Esperamos por mais explicações dele, mas Leib permaneceu em silêncio, digitando em seu laptop.
"E?" Eu perguntei. Ele não deveria apenas nos deixar na mão assim.
"E então, isso," Outra imagem apareceu na tela, esta eu sei, células sanguíneas. Uma visão microscópica de glóbulos vermelhos. "Esta é uma aparência típica de um RBC humano, bicôncavo e tem uma área de superfície maior do que outras células esféricas."
"Enquanto isso," A imagem anterior apareceu novamente, "São os glóbulos vermelhos da Kat."
Leib postou-os lado a lado.
Além da mancha roxa, nada mais era o mesmo. Os meus pareciam agulhas com pontos escuros no meio.
"As células perdem seu núcleo à medida que amadurecem, mas com as da Kat, estes são claramente RBCs maduros, mas seus núcleos são muito proeminentes." Ele fez uma pausa, a luz da tela do computador clareando ainda mais seu rosto franzido. "O formato indica claramente que há algo de errado com eles, mas nenhum dos livros que li explicou essas formas."
"E?" Isso veio do Scotty.
"O pequeno experimento que fizemos antes confirmou que algo foi realmente feito com ela que fez suas células mutarem."
Mudando?
Eu vou me transformar no Hulk ou em algum inseto-humano lançador de teias mais cedo ou mais tarde?
"Você está falando sério, cara? Tipo, sua irmã está se tornando outra coisa?" Scott riu sem humor. "Onde estamos, em um filme de ficção científica?" Ele adicionou.
"Eu sabia que algo estava acontecendo, mas não tão grande." Les falou em seguida.
Eu não culparia eles, no entanto, qualquer pessoa em seu juízo perfeito pensaria que a pessoa que lhes conta coisas impossíveis pode—ou deve—ser louca.
"Les, seus pais concordaram com você ficando aqui para passar a noite?" Leib perguntou e minha melhor amiga assentiu.

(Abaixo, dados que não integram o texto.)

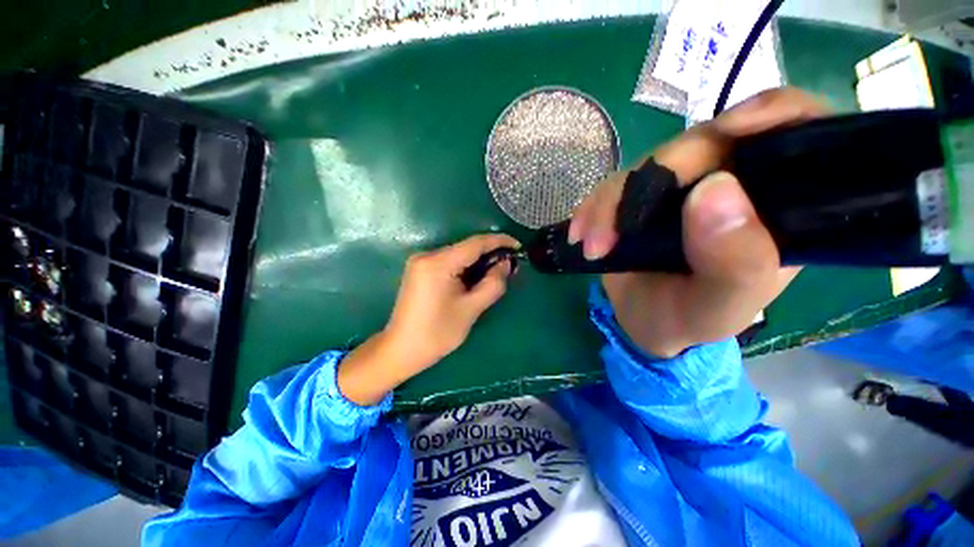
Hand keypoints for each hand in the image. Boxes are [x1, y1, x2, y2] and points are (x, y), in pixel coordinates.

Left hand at [338, 234, 518, 404]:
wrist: (401, 349)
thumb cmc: (437, 333)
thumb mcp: (471, 309)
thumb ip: (493, 283)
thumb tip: (506, 264)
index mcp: (438, 263)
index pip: (475, 243)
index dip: (499, 241)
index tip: (518, 246)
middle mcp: (427, 255)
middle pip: (466, 247)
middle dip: (489, 253)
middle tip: (510, 265)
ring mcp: (420, 261)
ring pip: (458, 254)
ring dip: (478, 260)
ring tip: (496, 272)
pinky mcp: (419, 269)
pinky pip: (448, 261)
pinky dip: (465, 266)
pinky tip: (475, 276)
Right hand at [569, 88, 830, 356]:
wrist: (644, 320)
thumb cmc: (691, 318)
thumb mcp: (721, 307)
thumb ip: (737, 263)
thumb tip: (715, 189)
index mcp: (775, 204)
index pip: (796, 132)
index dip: (771, 114)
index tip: (730, 130)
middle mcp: (733, 181)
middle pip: (703, 144)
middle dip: (655, 179)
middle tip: (614, 232)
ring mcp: (681, 185)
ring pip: (648, 164)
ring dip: (611, 204)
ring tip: (592, 245)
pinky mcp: (640, 194)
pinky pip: (613, 185)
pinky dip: (593, 208)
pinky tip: (581, 234)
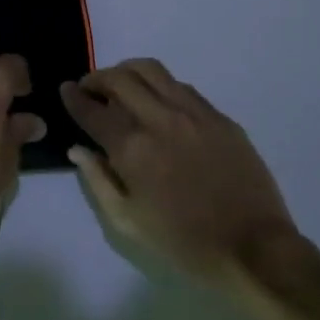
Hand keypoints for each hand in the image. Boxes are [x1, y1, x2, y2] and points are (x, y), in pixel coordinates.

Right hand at [60, 59, 300, 289]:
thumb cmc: (183, 243)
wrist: (253, 249)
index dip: (74, 97)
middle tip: (91, 89)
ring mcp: (193, 113)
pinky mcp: (219, 117)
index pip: (93, 110)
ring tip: (122, 86)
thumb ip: (98, 180)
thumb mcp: (128, 222)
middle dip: (97, 78)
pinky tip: (159, 103)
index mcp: (133, 149)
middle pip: (120, 78)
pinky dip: (160, 86)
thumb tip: (78, 149)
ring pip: (152, 70)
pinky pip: (182, 86)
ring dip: (128, 72)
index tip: (66, 90)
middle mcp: (160, 120)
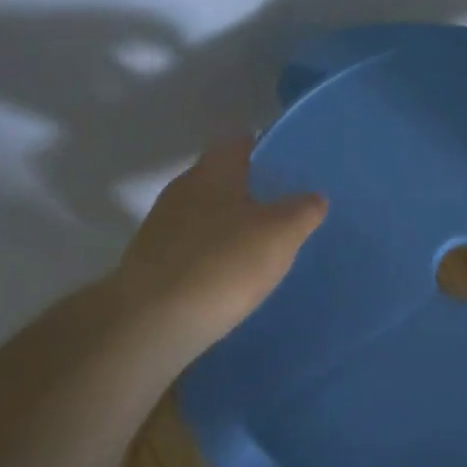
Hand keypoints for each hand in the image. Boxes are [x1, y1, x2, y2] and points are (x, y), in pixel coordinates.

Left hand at [113, 138, 326, 363]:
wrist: (154, 322)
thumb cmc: (224, 264)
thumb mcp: (280, 234)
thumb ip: (302, 211)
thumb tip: (314, 198)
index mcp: (212, 173)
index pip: (237, 143)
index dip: (262, 149)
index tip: (285, 164)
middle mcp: (182, 191)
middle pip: (219, 179)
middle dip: (247, 190)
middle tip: (281, 208)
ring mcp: (161, 228)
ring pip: (204, 214)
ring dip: (228, 225)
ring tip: (261, 245)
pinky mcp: (152, 263)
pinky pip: (192, 248)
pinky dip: (212, 254)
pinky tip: (231, 276)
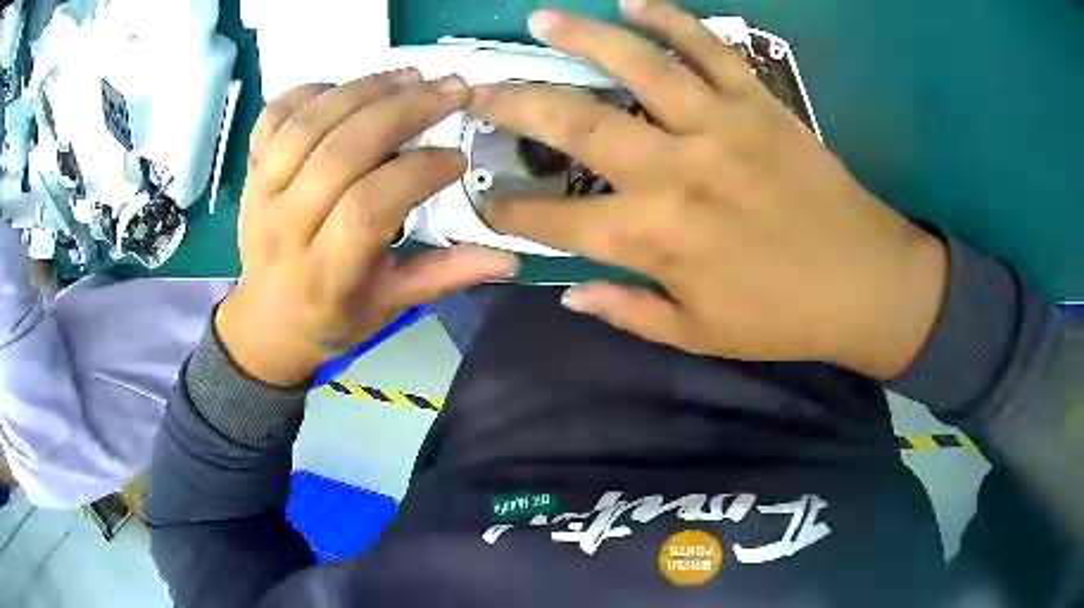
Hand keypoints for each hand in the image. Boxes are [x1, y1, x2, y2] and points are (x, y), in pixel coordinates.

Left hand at [217, 70, 518, 386]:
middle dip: (402, 111)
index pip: (367, 208)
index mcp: (323, 272)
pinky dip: (311, 91)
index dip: (416, 173)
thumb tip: (510, 256)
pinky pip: (274, 117)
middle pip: (340, 152)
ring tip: (411, 76)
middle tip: (451, 90)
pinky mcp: (251, 172)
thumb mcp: (388, 307)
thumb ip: (443, 276)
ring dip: (364, 89)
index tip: (457, 157)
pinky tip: (349, 88)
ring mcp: (261, 192)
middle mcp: (285, 226)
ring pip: (309, 124)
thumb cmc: (330, 319)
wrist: (265, 320)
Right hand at [472, 2, 947, 378]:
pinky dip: (671, 19)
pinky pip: (709, 48)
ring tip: (541, 20)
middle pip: (576, 125)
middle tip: (479, 89)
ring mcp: (719, 126)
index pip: (556, 222)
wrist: (866, 283)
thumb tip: (568, 292)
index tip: (483, 197)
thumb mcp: (700, 334)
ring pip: (637, 67)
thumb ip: (629, 311)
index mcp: (656, 240)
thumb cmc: (783, 318)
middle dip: (516, 104)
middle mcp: (676, 172)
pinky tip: (635, 2)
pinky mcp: (759, 104)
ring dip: (582, 37)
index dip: (510, 211)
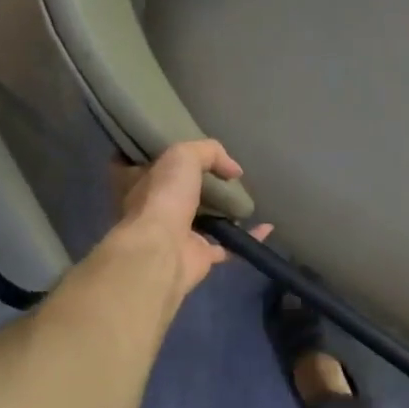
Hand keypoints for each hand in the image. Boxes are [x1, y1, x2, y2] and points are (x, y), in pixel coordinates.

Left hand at [108, 141, 271, 299]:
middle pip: (181, 193)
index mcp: (141, 183)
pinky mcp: (199, 257)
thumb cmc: (164, 197)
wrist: (162, 251)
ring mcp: (178, 235)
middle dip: (201, 185)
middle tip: (226, 175)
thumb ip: (209, 152)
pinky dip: (248, 236)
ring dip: (224, 212)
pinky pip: (228, 244)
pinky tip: (267, 227)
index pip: (152, 165)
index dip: (170, 157)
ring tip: (246, 198)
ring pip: (204, 220)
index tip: (192, 150)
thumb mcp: (183, 156)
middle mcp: (156, 209)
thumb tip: (234, 170)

Ele olhou para Scotty em seguida, "Você, Scott?"
"Sim, mas vamos dormir todos neste quarto?"
"Não, você vai dormir no meu quarto, eu vou levar a April para casa mais tarde."
"O que vamos fazer com o caso da Kat então?" Les falou.
Eu podia ver a carranca e a indecisão no rosto de Leib. "Eu ainda não sei." Ele desamarrou o fio de seu microscópio e o conectou na tomada mais próxima da parede. "A única coisa em que estou focado agora é descobrir o que está acontecendo com a Kat." Ele pressionou algo no dispositivo e o suporte se iluminou.
"Eu guardei a amostra só por precaução." Eu observei Leib pegar algo no bolso da frente de seus jeans e habilmente encaixá-lo no palco do microscópio.
Demorou alguns segundos para meu irmão girar os botões na lateral do dispositivo antes de parar suas mãos. E nós apenas sentamos lá olhando para sua forma.
Eu não tenho ideia do porquê ele contou praticamente para todo mundo o que aconteceu comigo. Será que isso só piorou as coisas ao deixá-los saber? Também havia uma grande chance de que algo ruim pudesse acontecer com eles.
"Kat," Leib chamou sem tirar os olhos da ocular.
Eu me aproximei dele e ele se ajustou para o lado, me centralizando em direção ao microscópio.
"Olha para isso."
Tudo bem. Eu fiz o que me mandaram. "O que estou olhando?"
"Esse foi o sangue tirado de você um tempo atrás."
Suas palavras me fizeram recuar e olhei para ele. Meu rosto deve ter sido de choque e questionamento que Leib apenas assentiu.
"Como—" pode ser isso?
Eu não consegui terminar o que ia dizer porque minha língua parecia ter endurecido. Eu vi as fotos que Leib nos mostrou, mas a do microscópio é muito diferente, muito, muito diferente.